ЗАДАНИЯ –
**1.** Ответьте по тексту о кладбище в Темпле:
(a) Что лежало на траве у восточной стены бывшей церкви?
(b) От кого был этот предмет, согласно карточке?
(c) Кем по происхождению был человек с собакой и где он жил много лет?
**2.** Переведите на английский язык предложение из текста о кладбище в Темпле: «Хотя сама церковь давно превратилась в развалины, за церковным кладбищем, похоже, ухаживают, причем ухаживают добросовестно».
**3.** Продолжите текст о кладбище в Темпле, начав сразу после его последнего предложения.

ИСХОДНЫЙ ТЕКСТ –
Невзирая на неумолимый ход времени, которое, как известно, не щадит никого и ничто, надгробия на старом кладбище в Темпле сохранились на удивление хорошо. По большей части они не затянуты мхом, не задушены плющом. Не заросли сорняками. Хотя сама церковь давно превратилась в развалины, за церковным кладбищем, похоже, ухаживают, причем ухаживают добросовестно. Мы приехали в поминальное воскресенье,[18] и на траве рядом с восточной стеной бывшей церкви лежал венок из красных маков. На карточке было написано, что это венок от «Великого приорства Шотландии».

Пока мы со Скэбисом и Хьюго гадали, что это такое, «Великое приорство Шотландии», с чем его едят и едят ли вообще, на кладбище вошел человек. Он выгуливал собаку и удивился, увидев нас. Мы разговорились. Он был англичанином, но уже много лет жил в Шотландии. Очень приятный, улыбчивый человек, с весьма оригинальными представлениями о тамплиерах.

ФРАГМЕНТ НАБОРА ДАННЫХ –
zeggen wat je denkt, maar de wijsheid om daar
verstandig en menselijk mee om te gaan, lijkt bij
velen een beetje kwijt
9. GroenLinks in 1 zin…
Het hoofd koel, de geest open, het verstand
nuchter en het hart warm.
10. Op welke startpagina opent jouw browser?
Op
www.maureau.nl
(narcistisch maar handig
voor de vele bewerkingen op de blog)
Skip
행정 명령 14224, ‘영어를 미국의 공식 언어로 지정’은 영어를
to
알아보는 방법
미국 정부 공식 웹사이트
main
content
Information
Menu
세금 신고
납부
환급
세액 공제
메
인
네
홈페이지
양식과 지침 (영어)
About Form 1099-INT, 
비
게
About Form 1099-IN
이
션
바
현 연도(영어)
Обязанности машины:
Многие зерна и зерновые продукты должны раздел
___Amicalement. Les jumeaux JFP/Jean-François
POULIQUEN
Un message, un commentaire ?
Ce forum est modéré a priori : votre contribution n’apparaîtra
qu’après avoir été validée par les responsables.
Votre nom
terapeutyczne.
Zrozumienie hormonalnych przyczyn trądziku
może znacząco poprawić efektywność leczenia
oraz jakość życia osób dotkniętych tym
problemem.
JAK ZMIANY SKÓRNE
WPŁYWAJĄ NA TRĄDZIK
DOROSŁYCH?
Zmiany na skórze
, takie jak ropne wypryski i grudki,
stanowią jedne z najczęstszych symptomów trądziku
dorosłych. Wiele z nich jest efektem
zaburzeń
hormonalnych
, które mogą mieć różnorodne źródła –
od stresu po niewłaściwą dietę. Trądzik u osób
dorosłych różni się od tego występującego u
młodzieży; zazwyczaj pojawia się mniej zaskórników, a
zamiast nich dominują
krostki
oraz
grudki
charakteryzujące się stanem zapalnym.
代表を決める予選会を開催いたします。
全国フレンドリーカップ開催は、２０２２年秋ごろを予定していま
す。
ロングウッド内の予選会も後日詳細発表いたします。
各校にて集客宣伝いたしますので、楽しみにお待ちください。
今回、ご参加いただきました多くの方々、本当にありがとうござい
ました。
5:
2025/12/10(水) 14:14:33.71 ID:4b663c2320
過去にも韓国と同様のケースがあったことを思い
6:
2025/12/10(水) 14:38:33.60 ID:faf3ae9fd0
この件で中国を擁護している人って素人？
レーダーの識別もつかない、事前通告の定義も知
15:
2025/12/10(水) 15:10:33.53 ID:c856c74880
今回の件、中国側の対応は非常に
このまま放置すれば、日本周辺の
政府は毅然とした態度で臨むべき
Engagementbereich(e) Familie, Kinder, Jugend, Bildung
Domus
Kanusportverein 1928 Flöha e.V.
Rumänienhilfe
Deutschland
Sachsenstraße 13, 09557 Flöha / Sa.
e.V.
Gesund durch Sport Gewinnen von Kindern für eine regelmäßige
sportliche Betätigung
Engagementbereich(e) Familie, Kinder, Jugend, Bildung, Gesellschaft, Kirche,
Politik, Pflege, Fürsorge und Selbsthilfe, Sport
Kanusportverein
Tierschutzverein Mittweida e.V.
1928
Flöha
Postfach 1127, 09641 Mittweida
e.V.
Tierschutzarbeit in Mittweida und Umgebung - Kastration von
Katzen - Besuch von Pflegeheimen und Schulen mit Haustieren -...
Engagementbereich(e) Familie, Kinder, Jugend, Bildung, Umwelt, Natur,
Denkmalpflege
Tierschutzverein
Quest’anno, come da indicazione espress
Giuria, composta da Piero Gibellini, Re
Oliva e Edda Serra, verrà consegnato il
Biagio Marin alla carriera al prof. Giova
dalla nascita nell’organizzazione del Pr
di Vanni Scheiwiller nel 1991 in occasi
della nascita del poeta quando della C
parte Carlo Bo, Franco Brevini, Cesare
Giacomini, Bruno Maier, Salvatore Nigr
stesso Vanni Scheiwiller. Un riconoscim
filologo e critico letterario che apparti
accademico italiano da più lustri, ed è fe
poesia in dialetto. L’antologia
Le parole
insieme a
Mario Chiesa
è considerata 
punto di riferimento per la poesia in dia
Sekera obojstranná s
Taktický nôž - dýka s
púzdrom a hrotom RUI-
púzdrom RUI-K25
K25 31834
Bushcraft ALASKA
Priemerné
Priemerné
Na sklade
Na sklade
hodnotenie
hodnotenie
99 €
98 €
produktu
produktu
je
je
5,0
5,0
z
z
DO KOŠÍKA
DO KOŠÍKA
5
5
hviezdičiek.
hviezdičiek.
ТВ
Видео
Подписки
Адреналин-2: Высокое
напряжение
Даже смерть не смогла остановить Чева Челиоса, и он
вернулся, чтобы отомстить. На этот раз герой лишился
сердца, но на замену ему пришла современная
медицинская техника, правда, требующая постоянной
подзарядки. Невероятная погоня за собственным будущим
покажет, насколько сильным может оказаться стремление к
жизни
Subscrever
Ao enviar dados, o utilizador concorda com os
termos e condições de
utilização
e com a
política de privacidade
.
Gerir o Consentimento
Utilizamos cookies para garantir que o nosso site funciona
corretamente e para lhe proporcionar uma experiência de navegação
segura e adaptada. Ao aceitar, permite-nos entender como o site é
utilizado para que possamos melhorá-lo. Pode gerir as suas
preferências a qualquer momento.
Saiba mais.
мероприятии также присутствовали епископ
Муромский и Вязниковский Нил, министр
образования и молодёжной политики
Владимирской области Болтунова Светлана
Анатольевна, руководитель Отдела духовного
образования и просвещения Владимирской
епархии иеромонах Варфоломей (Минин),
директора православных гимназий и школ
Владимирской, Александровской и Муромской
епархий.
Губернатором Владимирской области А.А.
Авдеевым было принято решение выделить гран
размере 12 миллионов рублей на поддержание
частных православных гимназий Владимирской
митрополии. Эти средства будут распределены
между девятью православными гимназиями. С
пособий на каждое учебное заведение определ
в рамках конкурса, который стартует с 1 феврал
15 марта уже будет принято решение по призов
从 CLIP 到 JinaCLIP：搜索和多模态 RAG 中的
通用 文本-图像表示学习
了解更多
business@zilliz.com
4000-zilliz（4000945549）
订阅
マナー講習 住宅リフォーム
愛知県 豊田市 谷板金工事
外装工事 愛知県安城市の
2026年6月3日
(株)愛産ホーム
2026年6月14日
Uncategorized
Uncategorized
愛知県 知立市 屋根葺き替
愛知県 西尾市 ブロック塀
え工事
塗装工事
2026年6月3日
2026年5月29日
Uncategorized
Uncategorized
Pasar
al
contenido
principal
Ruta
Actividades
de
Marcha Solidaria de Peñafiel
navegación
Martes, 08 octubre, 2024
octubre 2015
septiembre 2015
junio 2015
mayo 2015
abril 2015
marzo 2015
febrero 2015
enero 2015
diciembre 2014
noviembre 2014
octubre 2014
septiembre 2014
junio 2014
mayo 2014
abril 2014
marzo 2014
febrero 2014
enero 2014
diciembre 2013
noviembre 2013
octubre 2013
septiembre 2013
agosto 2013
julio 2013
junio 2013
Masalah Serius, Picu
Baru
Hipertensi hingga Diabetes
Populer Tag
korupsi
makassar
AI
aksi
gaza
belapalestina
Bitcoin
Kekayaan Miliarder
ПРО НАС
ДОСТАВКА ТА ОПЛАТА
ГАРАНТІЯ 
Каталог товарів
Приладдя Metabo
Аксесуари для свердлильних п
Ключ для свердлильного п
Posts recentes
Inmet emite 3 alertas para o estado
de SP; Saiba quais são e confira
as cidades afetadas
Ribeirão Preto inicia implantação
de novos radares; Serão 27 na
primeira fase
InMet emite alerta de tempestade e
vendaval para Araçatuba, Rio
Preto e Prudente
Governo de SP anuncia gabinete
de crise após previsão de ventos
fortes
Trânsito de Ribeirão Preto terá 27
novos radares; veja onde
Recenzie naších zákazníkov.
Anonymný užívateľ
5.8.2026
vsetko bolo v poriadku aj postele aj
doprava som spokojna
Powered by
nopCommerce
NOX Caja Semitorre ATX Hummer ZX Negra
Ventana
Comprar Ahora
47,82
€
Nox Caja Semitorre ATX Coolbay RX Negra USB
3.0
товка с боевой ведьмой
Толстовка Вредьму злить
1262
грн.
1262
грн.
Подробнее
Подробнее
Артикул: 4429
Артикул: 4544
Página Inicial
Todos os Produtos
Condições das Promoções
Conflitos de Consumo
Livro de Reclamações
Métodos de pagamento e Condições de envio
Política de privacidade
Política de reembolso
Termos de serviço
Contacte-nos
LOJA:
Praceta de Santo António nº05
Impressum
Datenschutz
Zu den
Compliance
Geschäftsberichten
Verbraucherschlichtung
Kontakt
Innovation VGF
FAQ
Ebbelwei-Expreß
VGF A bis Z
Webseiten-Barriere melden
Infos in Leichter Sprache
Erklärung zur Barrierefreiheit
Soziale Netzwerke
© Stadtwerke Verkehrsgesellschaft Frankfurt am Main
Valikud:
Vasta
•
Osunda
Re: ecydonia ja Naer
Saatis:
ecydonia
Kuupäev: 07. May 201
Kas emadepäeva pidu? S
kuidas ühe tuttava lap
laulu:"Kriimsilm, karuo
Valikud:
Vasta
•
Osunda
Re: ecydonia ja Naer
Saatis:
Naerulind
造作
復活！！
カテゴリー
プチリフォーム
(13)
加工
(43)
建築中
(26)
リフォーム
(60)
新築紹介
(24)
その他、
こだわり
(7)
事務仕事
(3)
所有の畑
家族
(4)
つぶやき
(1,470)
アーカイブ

ОТВЕТЫ –
**1.**
(a) Венок из красных маков.
(b) От «Великого приорства Шотландии».
(c) Он был англичанином и много лет жил в Шотландии.

**2.** Although the church itself turned to ruins long ago, the churchyard appears to be cared for, and cared for conscientiously.

**3.**
– Веселые были ребята, – сказал он. – Но их разогнали за взяточничество и коррупцию. И вообще за разврат. Они владели сетью гостиниц, постоялых дворов и пивных. Они вообще много чем занимались, хотя я точно не знаю, чем именно. Как бы там ни было, у них была целая сеть постоялых дворов вдоль дороги в Святую Землю. Вроде как для крестоносцев. Ради разнообразия. Чтобы воины Христовы не кисли по замкам. А потом пошли слухи, что у них там творится такое, что благонравному христианину никак не пристало. Ну и коррупция, опять же. В общем, прикрыли их лавочку. Крестоносцы, я думаю, были не очень довольны. Ведь они тоже люди, им тоже хотелось повеселиться, выпить там, закусить, поорать песни. Ну, в общем, развлечься. И кому это мешало? Я так думаю, эти их постоялые дворы чем-то напоминали гостиницы «Берни». Ну или типа того.

Так что, может быть, «VISSAC MIHM» действительно значило что-то типа «Принимаем кредитные карточки VISA».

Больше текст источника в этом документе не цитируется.